The Modernist Soundscape: Toward a Theory of the Representation and Perception of Sound in Narrative was a research project sponsored by the Leuven Research Council. It provided an initial framework for the study of sound in modernist narrative texts and applied the framework to the writings of Ford Maddox Ford and Virginia Woolf.

The Documentary Paradigm in Modern Descriptive Poetry, 1900-1950 was a research project funded by FWO. It elaborated a theory of modernist and avant-garde descriptive poetry in French.

The Book in Italy, 1900-1950. Paratextual Elements and Typographic Techniques in Middlebrow Literature was a research project funded by the Leuven Research Council. Concerned with the history of the book, this project studied paratextual and typographic techniques borrowed by middlebrow writing from avant-garde experiments and vice versa.

Modernism and Rhetoric: Literary Culture and Public Speech, 1900-1940 was a research project funded by FWO. It investigated the relationship between English-language literature and rhetoric in the period between 1900 and 1940. Particular attention went to oratory and the oral delivery of texts by canonised as well as lesser known writers from the period.

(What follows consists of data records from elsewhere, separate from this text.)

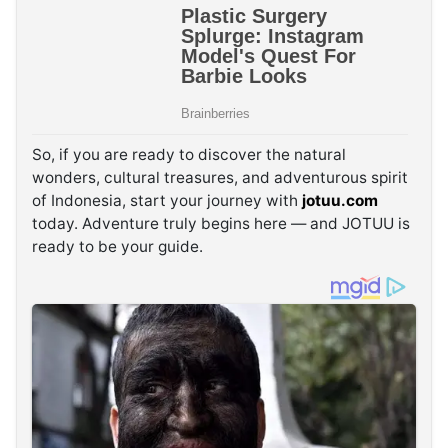
So, if you are ready to discover the natural
wonders, cultural treasures, and adventurous spirit
of Indonesia, start your journey with
jotuu.com
today. Adventure truly begins here — and JOTUU is
ready to be your guide.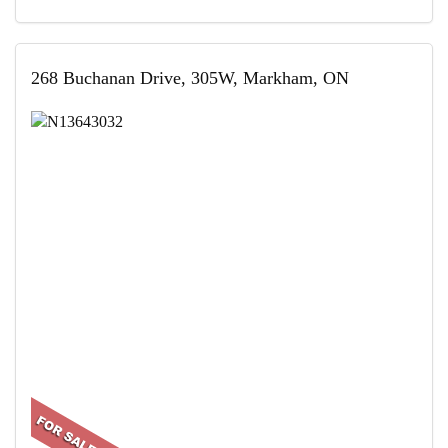
268 Buchanan Drive, 305W, Markham, ON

Literature and its Multiple Identities, 1900-1950 was a GOA (Orchestrated Research Action) awarded to MDRN by the Research Council of the University of Leuven. This project studied the multiple functions, histories and mediatisations of writing in the modernist period.

Literatures, Literary Aesthetics and Theory: Conflict and Interaction (OLITH) was a WOG (Scientific Research Community) funded by FWO. It gathered researchers from the MDRN lab as well as from the universities of Vienna, Groningen, Liège and Ghent. It provided a platform for discussions on concepts and issues central to the historical study of European literature.

Concepts of tradition in literary theory was a research project funded by FWO. It investigated various conceptions of tradition in literary theory in part to counter modern historiography's predilection for the new and innovation.

'Realisers’. The Rise of Architects between Crisis and Reconstruction. Central Europe 1910-1950 was a project funded by the VolkswagenStiftung. It studied a group of modernist architects that emerged in Central Europe around the First World War.